Found Scene WK 4 cont.

This post is directly responding to the technical aspects of coverage in the found scene, an extension from the first post. These aspects include: pacing, shot sizes, camera angles, and the framing of actors. These are all critical elements in working out, how a scene is covered.

Pacing: At the beginning of this scene the pacing of the shots are slow, however this pace picks up at a gradual speed throughout the scene. We start the scene by seeing the two characters shown in a single person shot, with no movements except talking. On the contrary, the end of the scene shows the entertainer in the same shot, however with fast head movements and singing. Having this pacing at a gradual speed, adds to the final shots of the film, creating an emphasis on a big finish.

Shot Sizes: The beginning of the scene starts out as medium close up shots, having the characters engaging with the audience with the facial expressions. The medium shots then are introduced when the action starts occurring, so the audience sees the characters’ body language. The CU’s and MS’s are then repeated with the entertainment, which is the opposite to the crowd shots which vary from CU’s to LS’s. These dynamics work well for this scene as it gives it balance with the constant cutting to different shot types.

Camera Angles: The camera angles and shot types are taken from various positions. Still shots, panning, and also tilting. The panning and tilting occur when the pace of the scene develops. The way the camera is angled suggests how the audience sees what is going on. In some cases the director has covered the shots so that the audience feels apart of the action, all of the dancing, laughing an hugging, but then there will be a shot tilted down or tilted up. This allows the audience to see what is going on from a birds eye perspective, and also see the action as it unfolds.

Framing: In the beginning of the scene the main character if framed to the left of shot, the 2nd character is framed to the right of shot, suggesting a conversation between the two. If they were framed differently, the audience wouldn’t automatically assume they are talking to each other. As stated in my previous post about this scene, within the party shot, the main character is framed in the centre, while the other characters are coming in and out of shot; keeping the framing symmetrical, and keeping the focus on character 1.

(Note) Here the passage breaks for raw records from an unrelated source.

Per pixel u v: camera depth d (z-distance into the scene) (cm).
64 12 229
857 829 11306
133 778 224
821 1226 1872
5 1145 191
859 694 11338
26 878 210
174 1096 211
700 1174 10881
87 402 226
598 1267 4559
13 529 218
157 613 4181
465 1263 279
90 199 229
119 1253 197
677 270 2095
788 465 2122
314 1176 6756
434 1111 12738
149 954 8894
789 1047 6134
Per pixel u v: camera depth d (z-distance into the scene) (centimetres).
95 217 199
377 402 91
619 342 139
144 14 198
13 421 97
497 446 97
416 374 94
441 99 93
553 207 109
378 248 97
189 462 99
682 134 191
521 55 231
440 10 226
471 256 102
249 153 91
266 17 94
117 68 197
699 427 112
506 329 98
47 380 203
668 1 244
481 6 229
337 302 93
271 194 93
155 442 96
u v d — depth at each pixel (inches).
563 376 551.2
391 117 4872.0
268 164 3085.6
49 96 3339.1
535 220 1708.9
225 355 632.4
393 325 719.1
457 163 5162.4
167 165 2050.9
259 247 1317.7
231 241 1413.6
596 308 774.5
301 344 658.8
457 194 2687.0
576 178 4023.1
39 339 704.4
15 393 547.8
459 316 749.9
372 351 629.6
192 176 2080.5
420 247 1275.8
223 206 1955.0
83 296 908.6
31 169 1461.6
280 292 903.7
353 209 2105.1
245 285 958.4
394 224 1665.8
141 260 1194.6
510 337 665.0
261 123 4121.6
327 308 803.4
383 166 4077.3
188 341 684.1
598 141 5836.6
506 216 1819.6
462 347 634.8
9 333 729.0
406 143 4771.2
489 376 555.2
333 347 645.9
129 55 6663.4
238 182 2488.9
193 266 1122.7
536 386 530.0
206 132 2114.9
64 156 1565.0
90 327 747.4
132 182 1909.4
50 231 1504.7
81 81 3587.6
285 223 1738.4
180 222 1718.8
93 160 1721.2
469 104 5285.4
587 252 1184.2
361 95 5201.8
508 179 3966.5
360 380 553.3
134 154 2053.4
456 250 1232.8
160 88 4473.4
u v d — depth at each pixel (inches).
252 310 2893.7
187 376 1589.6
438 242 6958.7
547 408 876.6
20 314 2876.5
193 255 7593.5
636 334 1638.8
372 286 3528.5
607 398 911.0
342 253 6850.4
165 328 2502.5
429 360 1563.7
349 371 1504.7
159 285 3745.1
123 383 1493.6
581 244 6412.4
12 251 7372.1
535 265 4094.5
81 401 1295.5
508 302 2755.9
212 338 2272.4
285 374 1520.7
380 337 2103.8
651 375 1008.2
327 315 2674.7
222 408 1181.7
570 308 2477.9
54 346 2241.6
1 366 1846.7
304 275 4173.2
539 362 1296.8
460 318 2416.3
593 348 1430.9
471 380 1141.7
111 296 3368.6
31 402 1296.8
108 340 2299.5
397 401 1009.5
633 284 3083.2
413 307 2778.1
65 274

This scene is constantly cutting back an forth from various shot, this adds a repetitive quality that allows the audience to understand what is going on adding a more personal touch. It is as of the camera is a person, looking around the room, and your eyes always go back to the same key features. I enjoyed the coverage of this scene, and thought that it was successful in the way it developed a narrative storyline, being seen through the eyes of the audience as it unfolds.